Politik açıdan IMF’ye sıcak bakılmıyor olsa da IMF ile imzalanacak bir programın en büyük katkısı ekonomi yönetiminin hala sağlayamadığı güven sorununu aşma konusunda olacaktır. IMF programı, ekonomik istikrar politikaların devamlılığı konusunda gerek yurt içi gerekse yurt dışı yatırımcılara sunulan önemli bir havuç olabilir.
Bir diğer taraftan Hükümetin borçlanma maliyeti konusunda da önemli bir alan açabilecektir. IMF kredilerindeki faiz oranı %2-3 bandında değişirken Hazine’nin Eurobond faiz oranları %10 bandında seyrediyor. DİBS tarafında ise sabit faizli borçlanmanın ağırlıklı ortalama maliyeti, son bir yılda, %10’lardan %35 civarına yükseldi.
Ayrıca IMF tarafından sağlanacak yüklü bir finansman girişi; yurt dışından fon girişini ve yurt içi yerleşiklerin TL’ye dönüşünü tetikleyerek, programın başarısını hızlandırabilecek önemli bir kaldıraç olabilir.
Peki, IMF’den ne kadar finansman sağlanır? Sıkça karşılaştırıldığımız Arjantin, 2018 yılında IMF ile $57 milyar büyüklüğünde bir anlaşmaya imza atmıştı. Türkiye ekonomisinin büyüklüğünü göz önünde tutarsak, IMF ile imzalanan bir anlaşmanın bundan çok daha büyük olabileceğini söylemek pek de yanlış olmaz.

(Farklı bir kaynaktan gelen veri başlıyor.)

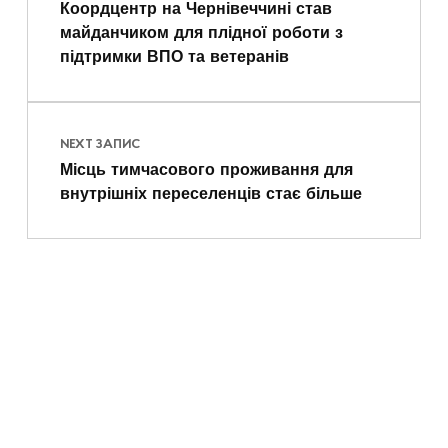
Коордцентр на Чернівеччині став
майданчиком для плідної роботи з
підтримки ВПО та ветеранів
NEXT ЗАПИС
Місць тимчасового проживання для
внутрішніх переселенців стає більше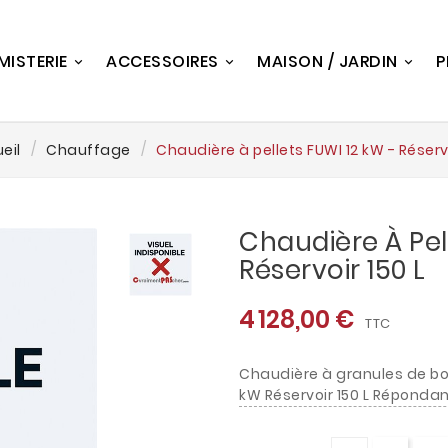
MISTERIE
ACCESSOIRES
MAISON / JARDIN
P
eil
Chauffage
Chaudière à pellets FUWI 12 kW - Réservo
Chaudière À Pel
Réservoir 150 L
4 128,00 €
TTC
Chaudière à granules de boi
kW Réservoir 150 L Répondan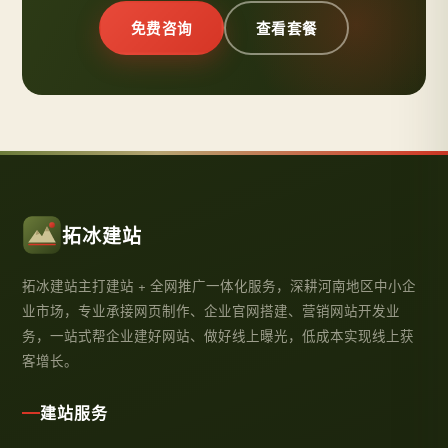
免费咨询
查看套餐
拓冰建站
拓冰建站主打建站 + 全网推广一体化服务，深耕河南地区中小企
业市场，专业承接网页制作、企业官网搭建、营销网站开发业
务，一站式帮企业建好网站、做好线上曝光，低成本实现线上获
客增长。
建站服务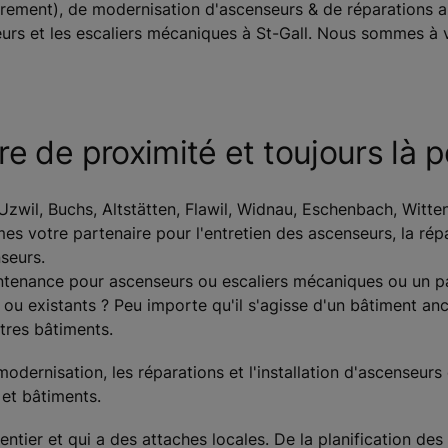
urement), de modernisation d'ascenseurs & de réparations a
eurs et les escaliers mécaniques à St-Gall. Nous sommes à 
 de proximité et toujours là p
 Uzwil, Buchs, Altstätten, Flawil, Widnau, Eschenbach, Witt
 votre partenaire pour l'entretien des ascenseurs, la répa
seurs.
tenance pour ascenseurs ou escaliers mécaniques ou un par
fs ou existants ? Peu importe qu'il s'agisse d'un bâtiment 
utres bâtiments.
dernisation, les réparations et l'installation d'ascenseurs 
 et bâtiments.
tier et qui a des attaches locales. De la planification des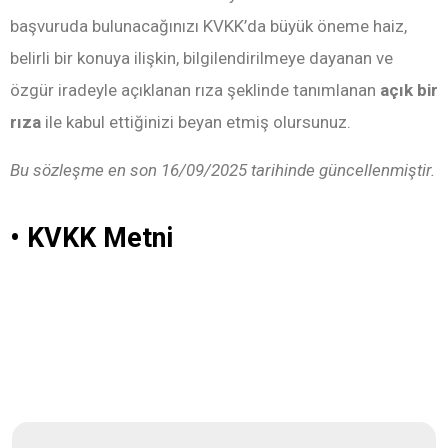
başvuruda bulunacağınızı KVKK’da büyük öneme haiz,
belirli bir konuya ilişkin, bilgilendirilmeye dayanan ve
özgür iradeyle açıklanan rıza şeklinde tanımlanan
açık bir
rıza
ile kabul ettiğinizi beyan etmiş olursunuz.
Bu sözleşme en son 16/09/2025 tarihinde güncellenmiştir.
• KVKK Metni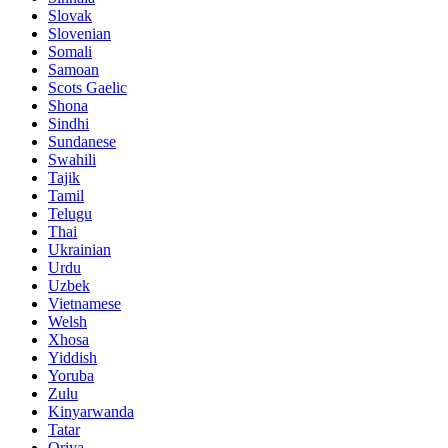
Slovak
Slovenian
Somali
Samoan
Scots Gaelic
Shona
Sindhi
Sundanese
Swahili
Tajik
Tamil
Telugu
Thai
Ukrainian
Urdu
Uzbek
Vietnamese
Welsh
Xhosa
Yiddish
Yoruba
Zulu
Kinyarwanda
Tatar
Oriya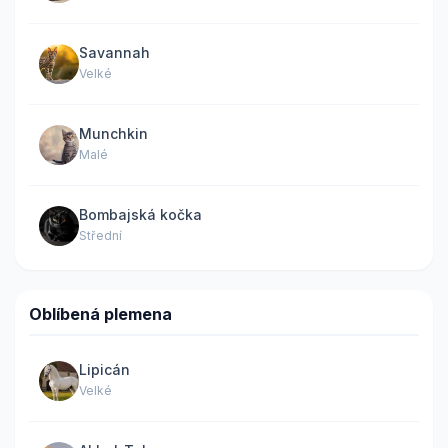
Savannah
Velké
Munchkin
Malé
Bombajská kočka
Střední
Oblíbená plemena
Lipicán
Velké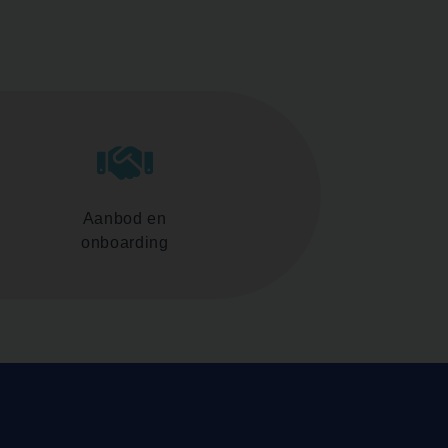
Aanbod en
onboarding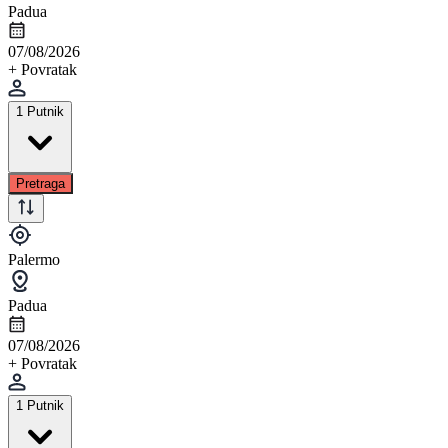
Padua
07/08/2026
+ Povratak
1 Putnik
Pretraga
Palermo
Padua
07/08/2026
+ Povratak
1 Putnik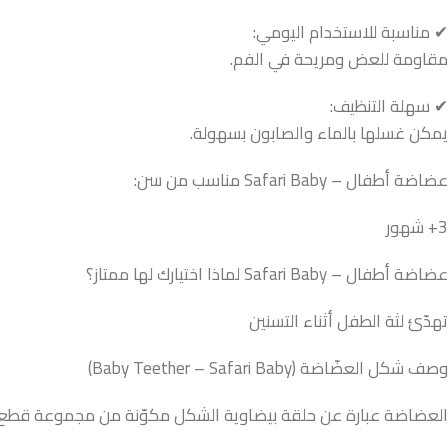
✔ مناسبة للاستخدام اليومي:
مقاومة للعض ومريحة في الفم.
✔ سهلة التنظيف:
يمكن غسلها بالماء والصابون بسهولة.
عضاضة أطفال – Safari Baby مناسب من سن:
3+ شهور
عضاضة أطفال – Safari Baby لماذا اختيارك لها ممتاز؟
تهدّئ لثة الطفل أثناء التسنين
وصف شكل العضّاضة (Baby Teether – Safari Baby)
العضاضة عبارة عن حلقة بيضاوية الشكل مكوّنة من مجموعة قطع مل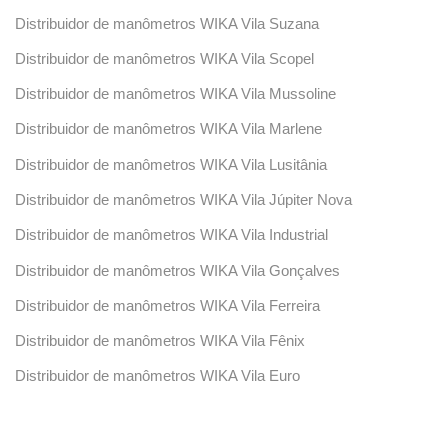
Distribuidor de manômetros WIKA Vila Suzana
Distribuidor de manômetros WIKA Vila Scopel
Distribuidor de manômetros WIKA Vila Mussoline
Distribuidor de manômetros WIKA Vila Marlene
Distribuidor de manômetros WIKA Vila Lusitânia
Distribuidor de manômetros WIKA Vila Júpiter Nova
Distribuidor de manômetros WIKA Vila Industrial
Distribuidor de manômetros WIKA Vila Gonçalves
Distribuidor de manômetros WIKA Vila Ferreira
Distribuidor de manômetros WIKA Vila Fênix
Distribuidor de manômetros WIKA Vila Euro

IMF ile anlaşmanın en önemli getirisi ise yapısal bir ekonomi programı olacaktır. Para, maliye, finansal ve yapısal sorunları birbiriyle örüntülü ve kapsayıcı politikalarla ele alınması, Türkiye’nin yapısal sorunlarını çözmeye yönelik önemli bir adım olacaktır. 2000’li yıllardaki yüksek büyümenin ardında, kamu maliyesi ve finansal sektördeki sorunları ele alan; para, maliye ve finansal sektördeki kurumsal yapıyı güçlendiren politikaların etkisinin önemli olduğunu hatırlamak gerekir.
Son olarak; IMF şart mı? Hayır, değil. Ama daha uzun, daha maliyetli ve politik konjonktürdeki değişime karşı kırılgan.